*Work task:* Print every one of the lines below unchanged, leaving out the pictures.
[Start of section]
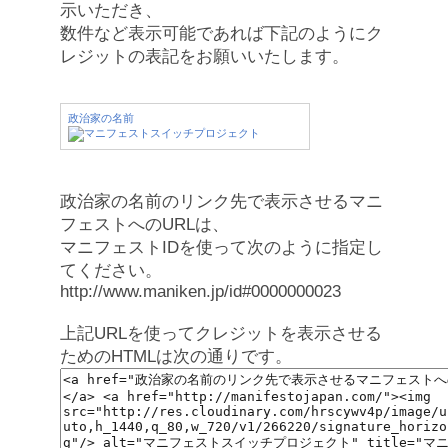
示いただき、
数件など表示可能であれば下記のようにク
レジットの表記をお願いいたします。
政治家の名前
政治家の名前のリンク先で表示させるマニ
フェストへのURLは、
マニフェストIDを使って次のように指定し
てください。
http://www.maniken.jp/id#0000000023
上記URLを使ってクレジットを表示させる
ためのHTMLは次の通りです。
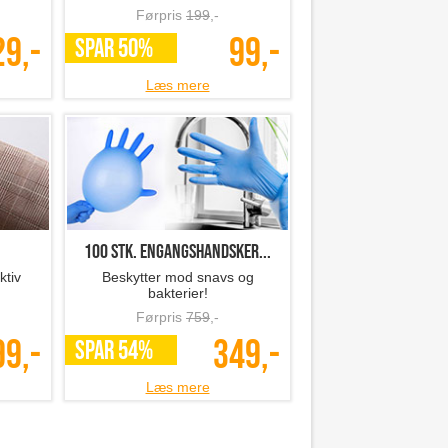
ker
3D cykel sadel cover
otte
Smart og billigt tilbehør til
cyklen..
Førpris
199
,-
29,-
99,-
SPAR 50%
Læs mere
100 stk. engangshandsker...
ktiv
Beskytter mod snavs og
bakterier!
Førpris
759
,-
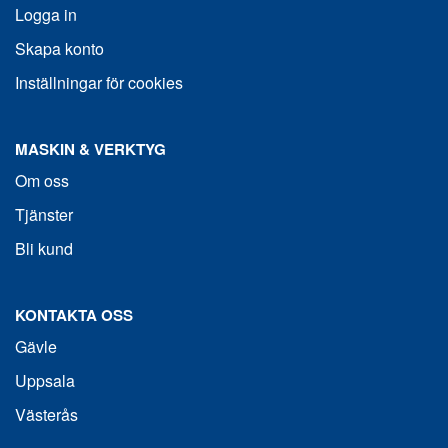
Logga in
Skapa konto
Inställningar för cookies
MASKIN & VERKTYG
Om oss
Tjänster
Bli kund
KONTAKTA OSS
Gävle
Uppsala
Västerås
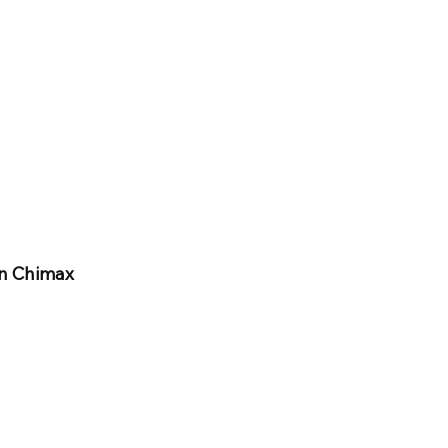
on Chimax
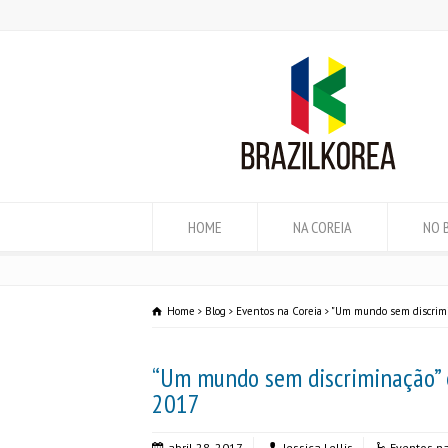
HOME
NA COREIA
NO 
Home
Blog
Eventos na Coreia
"Um mundo sem discrimin
“Um mundo sem discriminação” é
2017
abril 28, 2017
Jessica Lellis
Eventos na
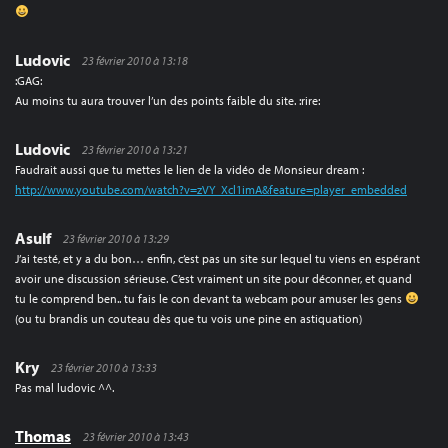
Ludovic
23 février 2010 à 13:18
:GAG:
Au moins tu aura trouver l’un des points faible du site. :rire:
Ludovic
23 février 2010 à 13:21
Faudrait aussi que tu mettes le lien de la vidéo de Monsieur dream :
http://www.youtube.com/watch?v=zVY_Xcl1imA&feature=player_embedded
Asulf
23 février 2010 à 13:29
J’ai testé, et y a du bon… enfin, c’est pas un site sur lequel tu viens en espérant
avoir une discussion sérieuse. C’est vraiment un site pour déconner, et quand
tu le comprend ben.. tu fais le con devant ta webcam pour amuser les gens
(ou tu brandis un couteau dès que tu vois une pine en astiquation)
Kry
23 février 2010 à 13:33
Pas mal ludovic ^^.
Thomas
23 février 2010 à 13:43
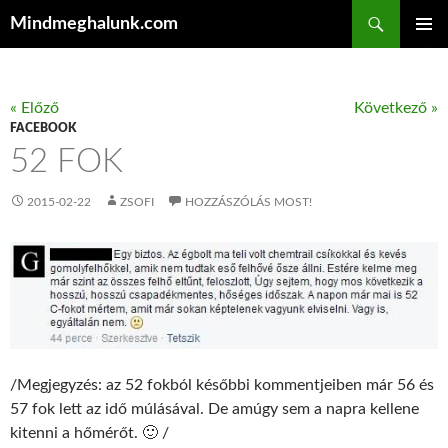
Keresés
Mindmeghalunk.com
KILÉPÉS A TARTALOMBA
ELSŐDL
MENÜ
« Előző
Következő »
FACEBOOK
52 FOK
2015-02-22
ZSOFI
HOZZÁSZÓLÁS MOST!
/Megjegyzés: az 52 fokból későbbi kommentjeiben már 56 és
57 fok lett az idő múlásával. De amúgy sem a napra kellene
kitenni a hőmérőt. 🙂 /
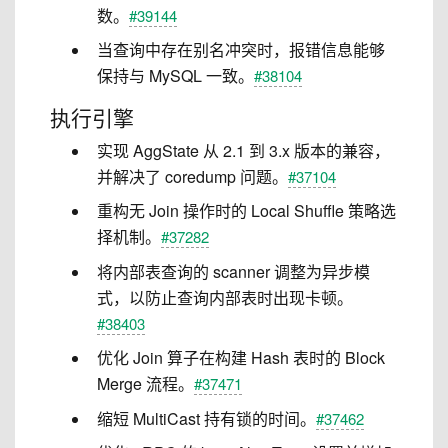
数。
#39144
当查询中存在别名冲突时，报错信息能够
保持与 MySQL 一致。
#38104
执行引擎
实现 AggState 从 2.1 到 3.x 版本的兼容，
并解决了 coredump 问题。
#37104
重构无 Join 操作时的 Local Shuffle 策略选
择机制。
#37282
将内部表查询的 scanner 调整为异步模
式，以防止查询内部表时出现卡顿。
#38403
优化 Join 算子在构建 Hash 表时的 Block
Merge 流程。
#37471
缩短 MultiCast 持有锁的时间。
#37462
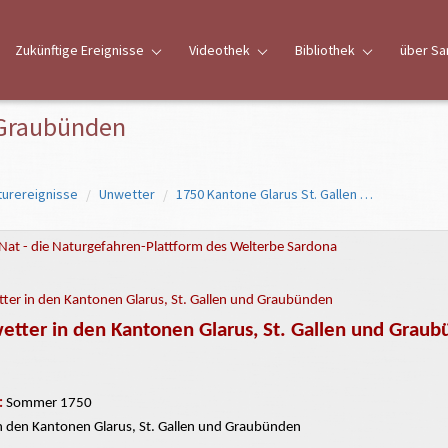
Zukünftige Ereignisse
Videothek
Bibliothek
über Sa
 Graubünden
turereignisse
Unwetter
1750 Kantone Glarus St. Gallen Graubünden
Nat - die Naturgefahren-Plattform des Welterbe Sardona
ter in den Kantonen Glarus, St. Gallen und Graubünden
tter in den Kantonen Glarus, St. Gallen und Grau
:
Sommer 1750
n den Kantonen Glarus, St. Gallen und Graubünden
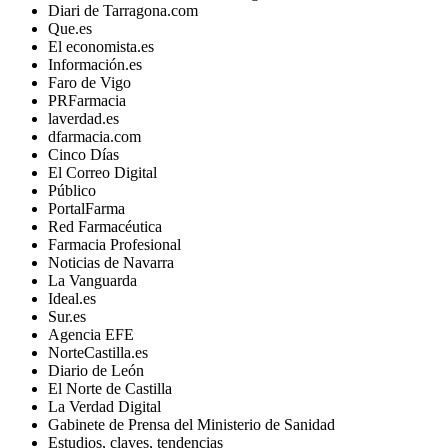
Diari de Tarragona.com
Que.es
El economista.es
Información.es
Faro de Vigo
PRFarmacia
laverdad.es
dfarmacia.com
Cinco Días
El Correo Digital
Público
PortalFarma
Red Farmacéutica
Farmacia Profesional
Noticias de Navarra
La Vanguarda
Ideal.es
Sur.es
Agencia EFE
NorteCastilla.es
Diario de León
El Norte de Castilla
La Verdad Digital
Gabinete de Prensa del Ministerio de Sanidad
Estudios, claves, tendencias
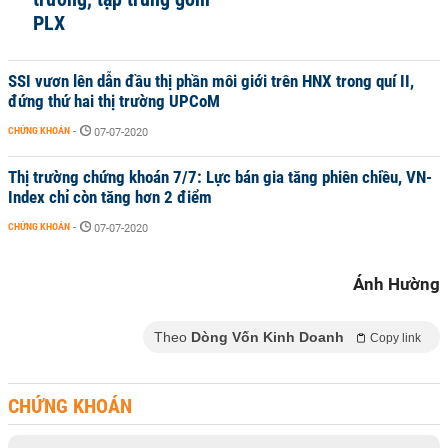
PLX
SSI vươn lên dẫn đầu thị phần môi giới trên HNX trong quí II,
đứng thứ hai thị trường UPCoM
CHỨNG KHOÁN
-
07-07-2020
Thị trường chứng khoán 7/7: Lực bán gia tăng phiên chiều, VN-
Index chỉ còn tăng hơn 2 điểm
CHỨNG KHOÁN
-
07-07-2020
Ánh Hường
Theo
Dòng Vốn Kinh Doanh
Copy link
CHỨNG KHOÁN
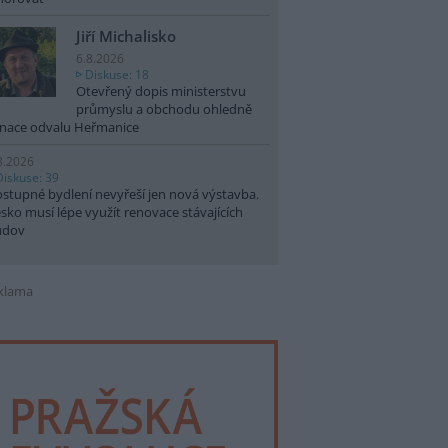
Jiří Michalisko
6.8.2026
Diskuse: 18
Otevřený dopis ministerstvu
průmyslu a obchodu ohledně
nace odvalu Heřmanice
8.2026
Diskuse: 39
stupné bydlení nevyřeší jen nová výstavba.
sko musí lépe využít renovace stávajících
udov
klama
[End of section]
*Reply:*
示いただき、
数件など表示可能であれば下記のようにク
レジットの表記をお願いいたします。
政治家の名前
政治家の名前のリンク先で表示させるマニ
フェストへのURLは、
マニフェストIDを使って次のように指定し
てください。
http://www.maniken.jp/id#0000000023
上記URLを使ってクレジットを表示させる
ためのHTMLは次の通りです。
ker
3D cykel sadel cover
otte
Smart og billigt tilbehør til
cyklen..
Førpris
199
,-
29,-
99,-
SPAR 50%
Læs mere
100 stk. engangshandsker...
ktiv
Beskytter mod snavs og
bakterier!
Førpris
759
,-
Logga in
Skapa konto
Inställningar för cookies
MASKIN & VERKTYG
Om oss
Tjänster
Bli kund
KONTAKTA OSS
Gävle
Uppsala
Västerås
on Chimax
HOME
NA COREIA
NO 
Home
Blog
Eventos na Coreia
"Um mundo sem discrimin
“Um mundo sem discriminação” é
2017
abril 28, 2017
Jessica Lellis
Eventos na
Ludovic
23 février 2010 à 13:18
:GAG:
Au moins tu aura trouver l’un des points faible du site. :rire:
Ludovic
23 février 2010 à 13:21
Faudrait aussi que tu mettes le lien de la vidéo de Monsieur dream :
http://www.youtube.com/watch?v=zVY_Xcl1imA&feature=player_embedded
Asulf
23 février 2010 à 13:29
J’ai testé, et y a du bon… enfin, c’est pas un site sur lequel tu viens en espérant
avoir une discussion sérieuse. C’est vraiment un site pour déconner, et quand
tu le comprend ben.. tu fais le con devant ta webcam pour amuser les gens
(ou tu brandis un couteau dès que tu vois une pine en astiquation)
Kry
23 février 2010 à 13:33
Pas mal ludovic ^^.
Thomas
23 février 2010 à 13:43
Keresés
Mindmeghalunk.com
KILÉPÉS A TARTALOMBA
ELSŐDL
MENÜ
« Előző
Következő »
FACEBOOK
52 FOK
2015-02-22
ZSOFI
HOZZÁSZÓLÁS MOST!
/Megjegyzés: az 52 fokból későbbi kommentjeiben már 56 és
57 fok lett az idő múlásával. De amúgy sem a napra kellene
kitenni a hőmérőt. 🙂 /
数。
#39144
当查询中存在别名冲突时，报错信息能够
保持与 MySQL 一致。
#38104
执行引擎
实现 AggState 从 2.1 到 3.x 版本的兼容，
并解决了 coredump 问题。
#37104
重构无 Join 操作时的 Local Shuffle 策略选
择机制。
#37282
将内部表查询的 scanner 调整为异步模
式，以防止查询内部表时出现卡顿。
#38403
优化 Join 算子在构建 Hash 表时的 Block
Merge 流程。
#37471
缩短 MultiCast 持有锁的时间。
#37462
Zukünftige Ereignisse
Videothek
Bibliothek
über Sa
 Graubünden
turereignisse
Unwetter
1750 Kantone Glarus St. Gallen Graubünden
Nat - die Naturgefahren-Plattform des Welterbe Sardona
ter in den Kantonen Glarus, St. Gallen und Graubünden
tter in den Kantonen Glarus, St. Gallen und Grau
:
Sommer 1750
n den Kantonen Glarus, St. Gallen und Graubünden
Diari de Tarragona.com
Que.es
El economista.es
Información.es
Faro de Vigo
PRFarmacia
laverdad.es
dfarmacia.com
Cinco Días
El Correo Digital
Público
PortalFarma
Red Farmacéutica
Farmacia Profesional
Noticias de Navarra
La Vanguarda
Ideal.es
Sur.es
Agencia EFE
NorteCastilla.es
Diario de León
El Norte de Castilla
La Verdad Digital
Gabinete de Prensa del Ministerio de Sanidad
Estudios, claves, tendencias
PLX
SSI vươn lên dẫn đầu thị phần môi giới trên HNX trong quí II,
đứng thứ hai thị trường UPCoM
CHỨNG KHOÁN
-
07-07-2020
Thị trường chứng khoán 7/7: Lực bán gia tăng phiên chiều, VN-
Index chỉ còn tăng hơn 2 điểm
CHỨNG KHOÁN
-
07-07-2020
Ánh Hường
Theo
Dòng Vốn Kinh Doanh
Copy link
CHỨNG KHOÁN
Jiří Michalisko
6.8.2026
Diskuse: 18
Otevřený dopis ministerstvu
průmyslu a obchodu ohledně
nace odvalu Heřmanice
8.2026
Diskuse: 39
stupné bydlení nevyřeší jen nová výstavba.
sko musí lépe využít renovace stávajících
udov
klama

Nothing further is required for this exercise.